By Michael Frank
For every few cents that fuel prices go up, South Africans spend zillions more each year at the pump. No one wants to waste that kind of money. So unless you’re (a) in the habit of carting the whole school rugby team to their next practice, or (b) living on a generous trust fund,  it may be time to unload that old gas-guzzler. Yes, we know you enjoy the feeling of power that comes with an elevated driving position, but when you weigh it up against penury, does that level of superiority really matter? Rhetoric aside, you might benefit from these practical fuel-saving tips…
If you’re driving something that gets reasonable fuel economy, drive it reasonably. When entering a highway,  accelerate to 120 km/h at about double your car’s top 0-to-100 time (if you don’t know this, consult your copy of CAR magazine). As Popular Mechanics proved in a battery of tests, this puts your vehicle in its more efficient top gear quicker than the smug hybrid crawling up to speed… in the left lane (snort!).

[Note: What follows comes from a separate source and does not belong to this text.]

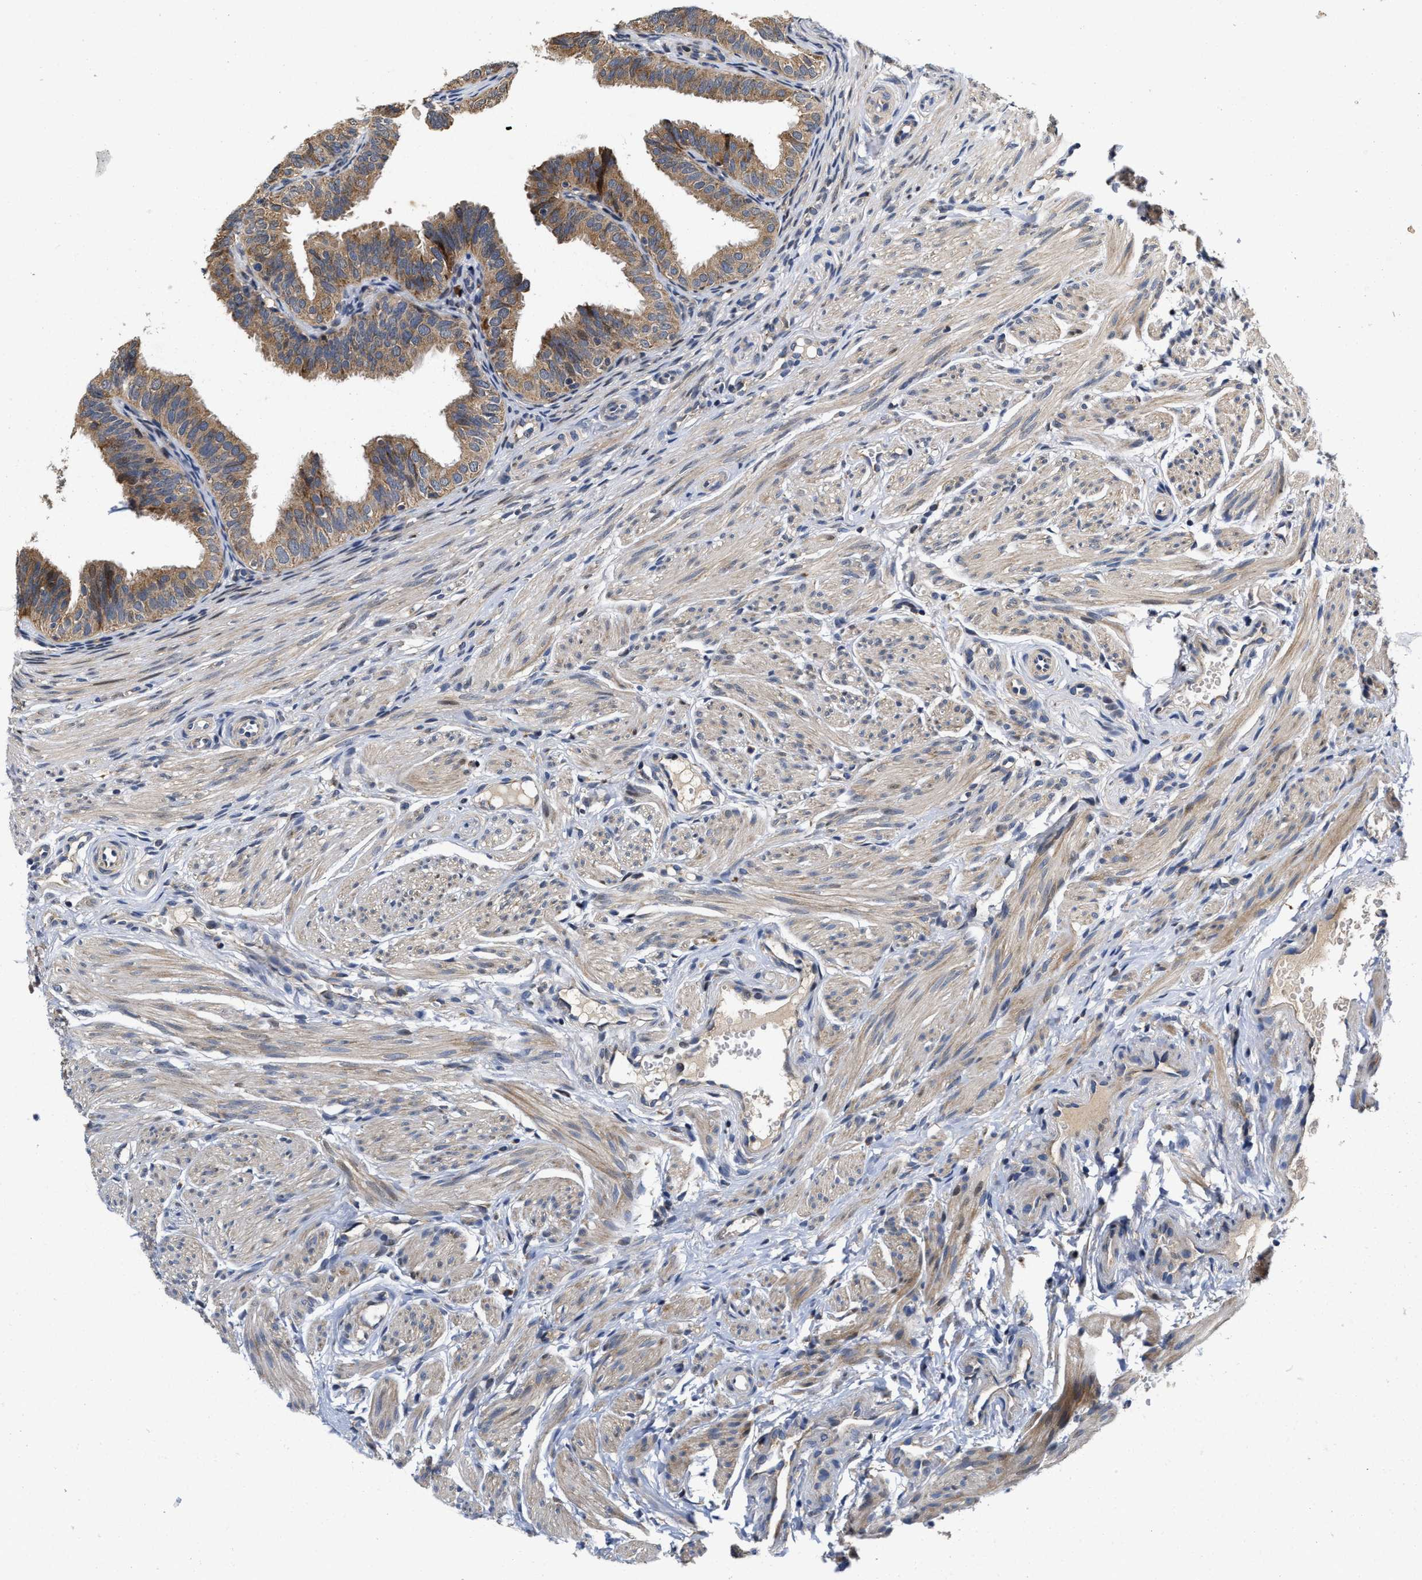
{"staining": {"intensity": "moderate", "quantity": ">75%", "location": "cytoplasmic/membranous"}, "tissue": "fallopian tube", "cell_type": "Glandular cells", "image_type": "normal", "snomed": [{"axis": "morphology", "description": "Normal tissue, NOS"}, {"axis": "topography", "description": "Fallopian tube"}], "caption": "Moderate cytoplasmic/membranous staining is identified in about >75% of glandular cells in normal fallopian tube. (DAB = brown stain, brightfield microscopy at high magnification).", "gene": "SCYL2", "patient": {"sex": "female", "age": 35}}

 Coast – in gear. The same tests showed that rolling in neutral requires a trickle of petrol to keep the engine running, whereas in-gear coasting does not – and that if you anticipate traffic lights and  don’t come to a complete stop, you can improve fuel efficiency by as much as 50 per cent.
A warm engine is more efficient, so string errands together by  driving to the furthest destination first, which will get the block heated up, then work your way home.
When it’s warm out, keep cool by opening the windows, enjoying the breeze, and  turning off the fuel-hungry air-con. At highway speeds, however, our tests showed that windows-down driving creates drag. So at 120 km/h (or faster!), roll up the windows and  put on the air-con.
Notice to hoarders: You don’t need to lug around a case of oil, a bag of sand or that box of antique tools you got at the
garage sale, right? So  empty the boot – less weight, equals better mileage. Bakkie drivers,  remove that 150 kg toolbox from the load bed, and while you’re at it,  close the tailgate to create a drag-reducing air bubble. The MythBusters managed to increase the overall range of a full tank by nearly 50 km using this technique.
Interestingly, the show also proved that  a right-turn-only route (why on earth they don’t introduce a left-turn version in South Africa is beyond us) boosts fuel economy by 3 per cent, because idling (at traffic lights, for instance) wastes fuel. For that same reason,  avoid traffic pinch points. Driving at speed is more fuel-efficient than creeping along in low gear. And if you’re not regularly carrying a bike or a kayak on that roof rack, reduce drag by  sliding off the crossbars or at least  sliding the crossbars all the way back (making a single wing).
At the service station,  inflate your tyres properly and check them for uneven wear, which works against you. Stickier, wider performance tyres also increase road friction and sap mileage. So  steer clear of tyres meant for race cars yes, you know who you are). Also,  get a tune-up; a smooth-running engine is more efficient.
Finally, don’t overlook the obvious: nothing saves fuel like not driving at all.  Ride your bicycle to fetch that litre of milk, especially if the store is just a kilometre or so away.